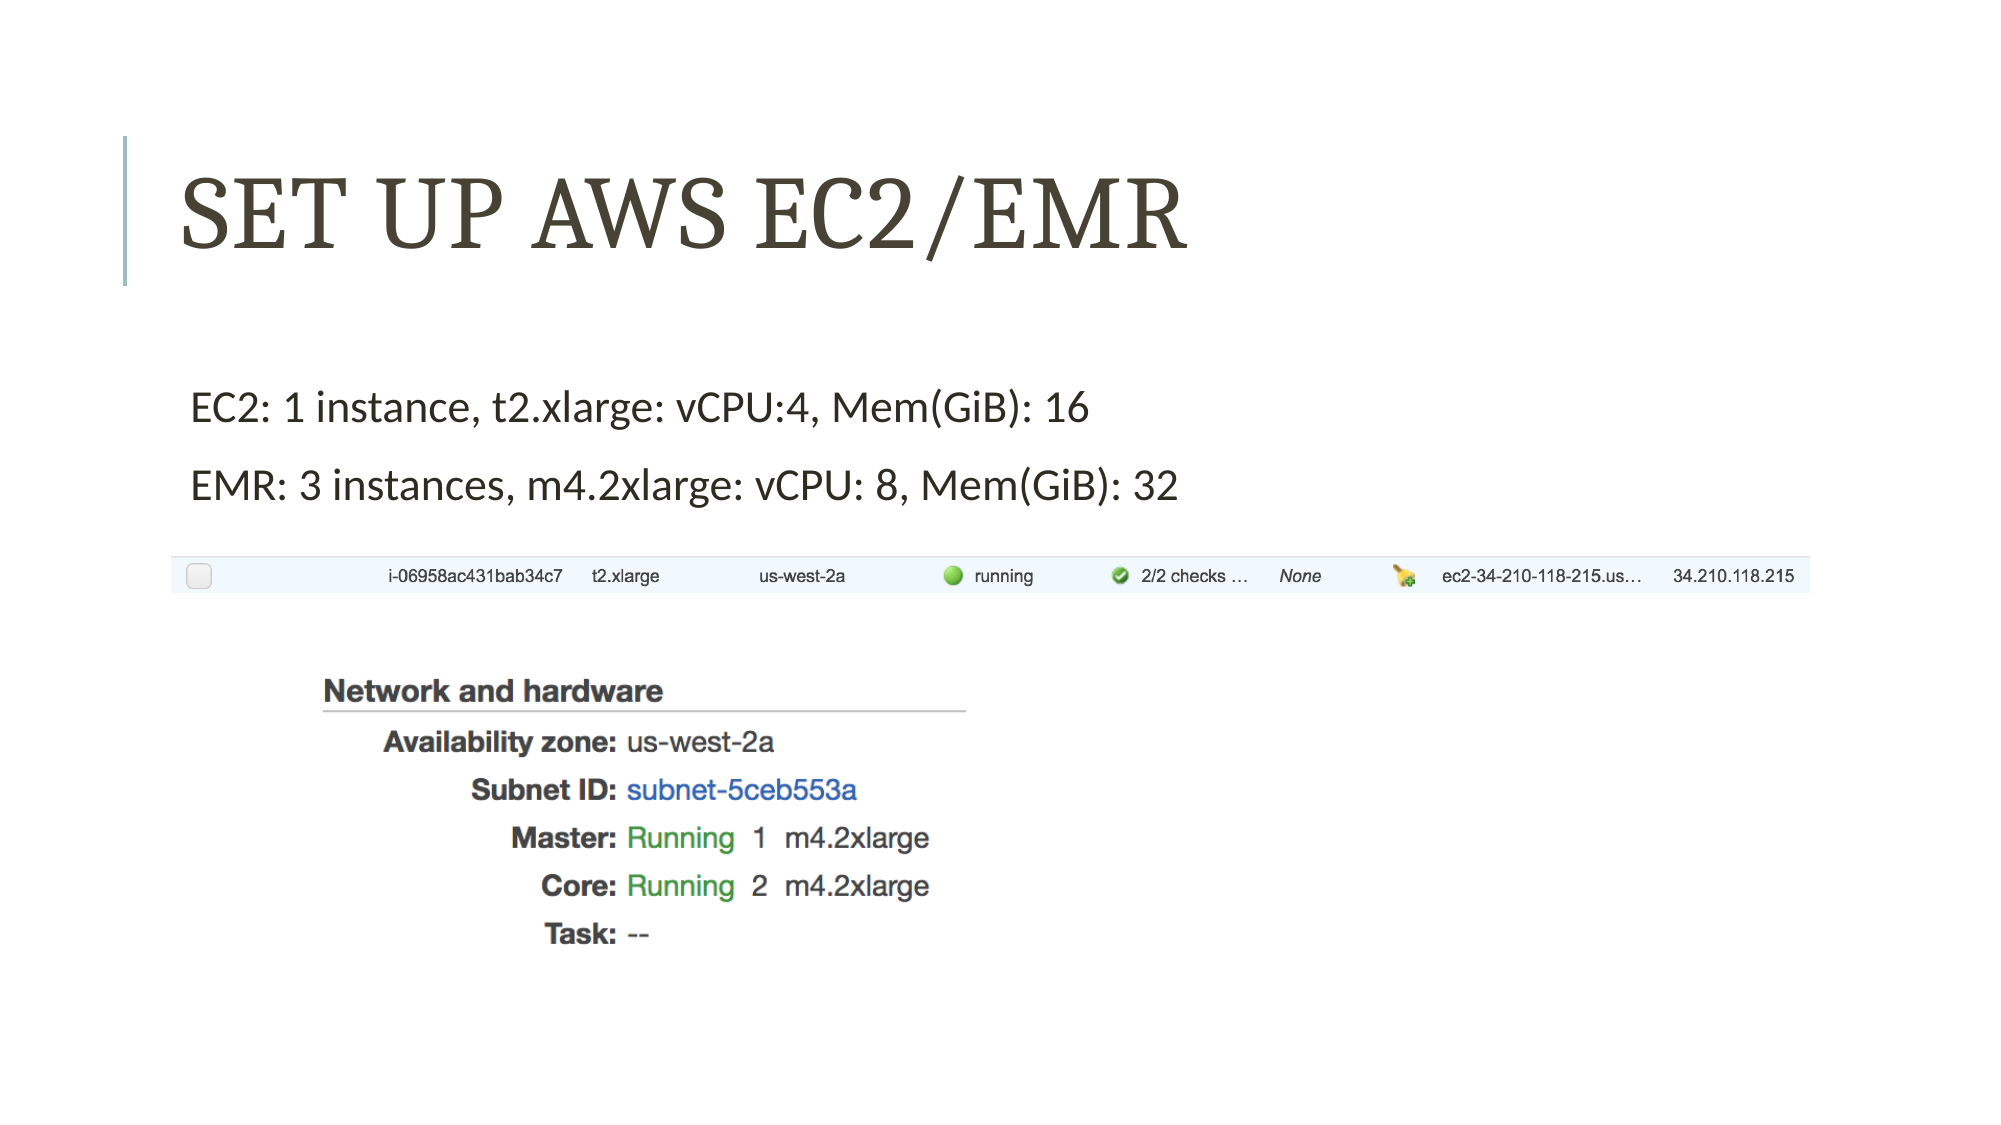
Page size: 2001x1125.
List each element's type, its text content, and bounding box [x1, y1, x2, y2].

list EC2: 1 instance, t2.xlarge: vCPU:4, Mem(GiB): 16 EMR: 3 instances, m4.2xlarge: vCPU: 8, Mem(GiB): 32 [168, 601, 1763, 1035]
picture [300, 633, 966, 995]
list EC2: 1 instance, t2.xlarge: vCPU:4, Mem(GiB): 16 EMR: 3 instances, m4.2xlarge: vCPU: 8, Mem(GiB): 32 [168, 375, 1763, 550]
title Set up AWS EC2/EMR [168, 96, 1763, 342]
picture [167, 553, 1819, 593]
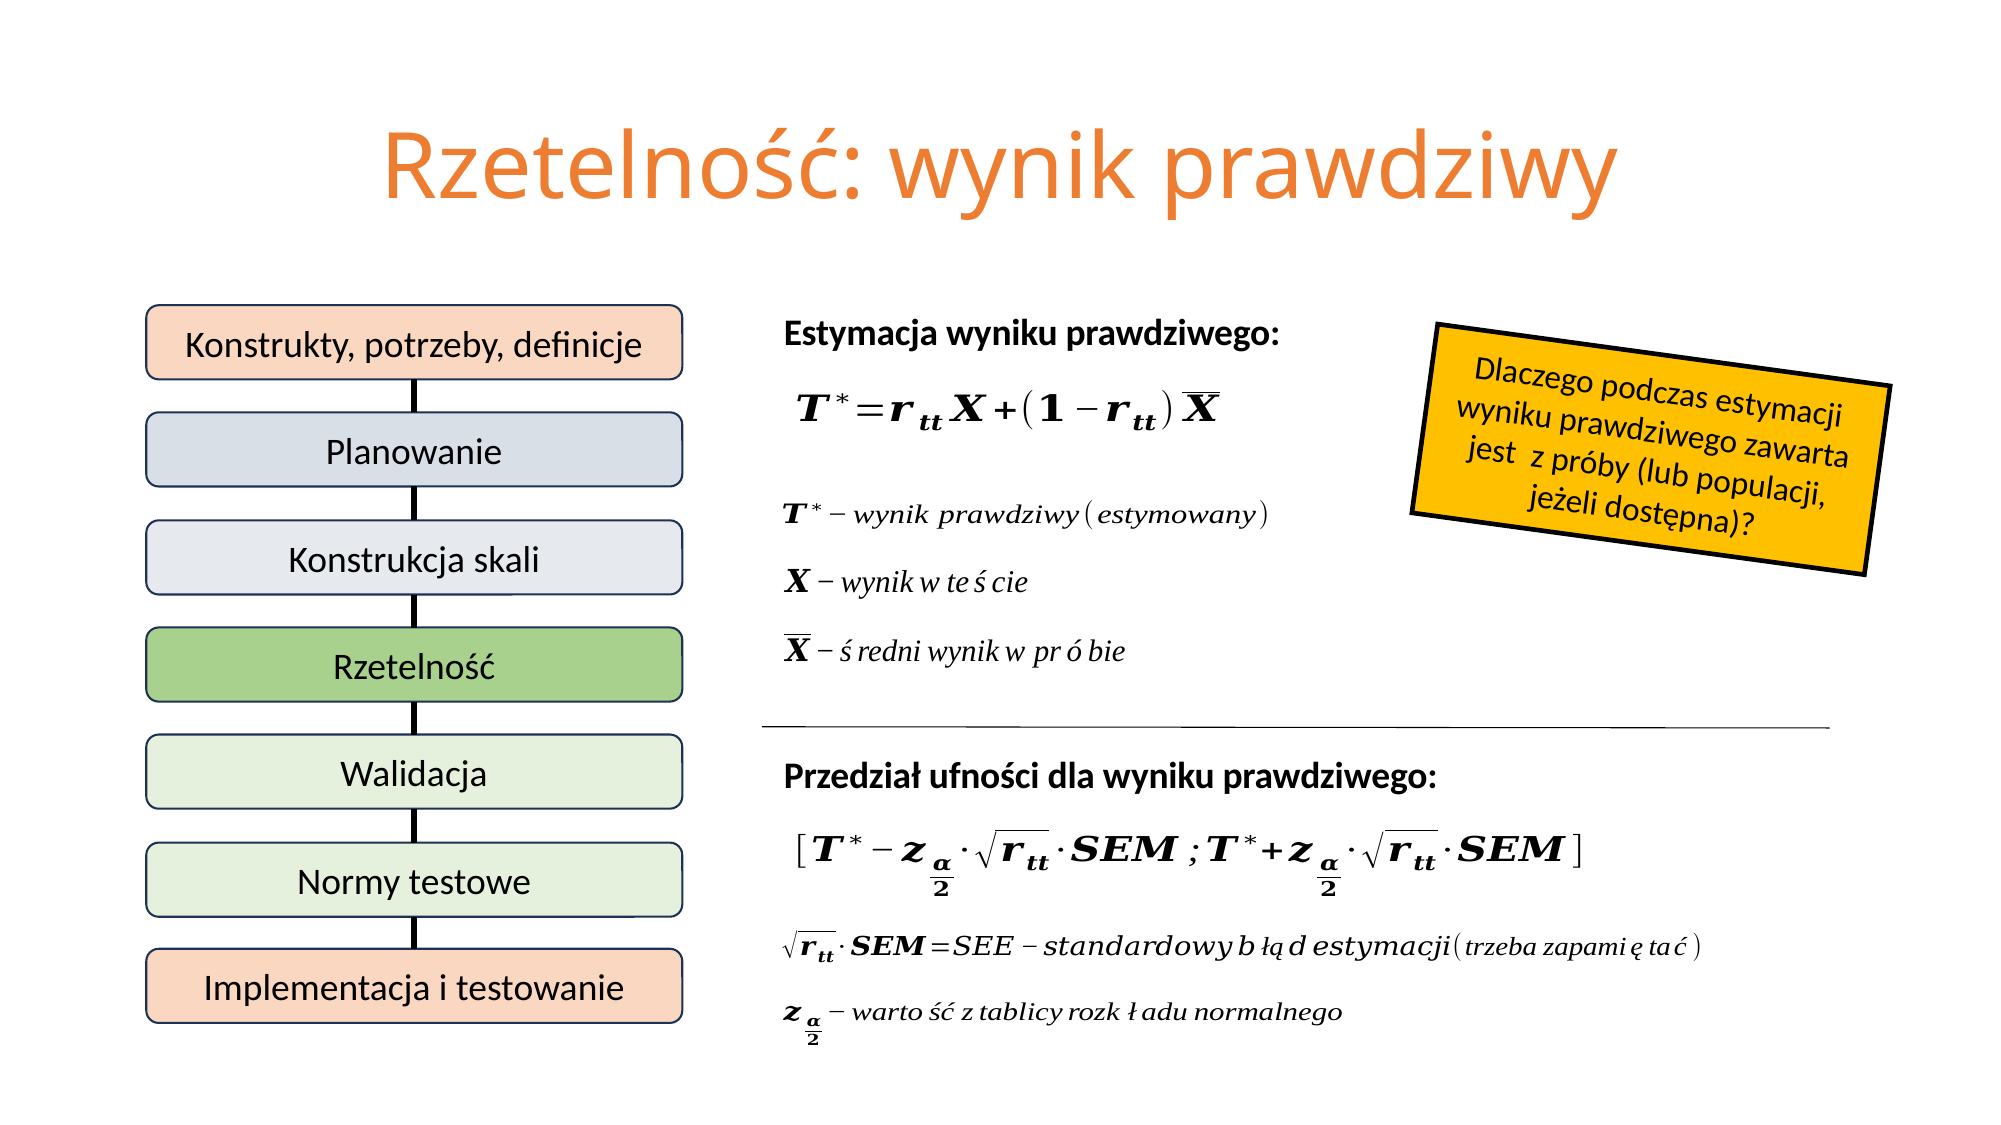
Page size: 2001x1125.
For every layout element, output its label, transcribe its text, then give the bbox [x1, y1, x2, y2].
----
### WHAT YOU WILL DO
Take the data above and repeat it exactly, leaving each picture out.

### OUTPUT OF THE EXERCISE
Page size: 2001x1125.
List each element's type, its text content, and bounding box [x1, y1, x2, y2].

list EC2: 1 instance, t2.xlarge: vCPU:4, Mem(GiB): 16 EMR: 3 instances, m4.2xlarge: vCPU: 8, Mem(GiB): 32 [168, 601, 1763, 1035]
picture [300, 633, 966, 995]
list EC2: 1 instance, t2.xlarge: vCPU:4, Mem(GiB): 16 EMR: 3 instances, m4.2xlarge: vCPU: 8, Mem(GiB): 32 [168, 375, 1763, 550]
title Set up AWS EC2/EMR [168, 96, 1763, 342]
picture [167, 553, 1819, 593]
Page size: 2001x1125.
For every layout element, output its label, transcribe its text, then give the bbox [x1, y1, x2, y2].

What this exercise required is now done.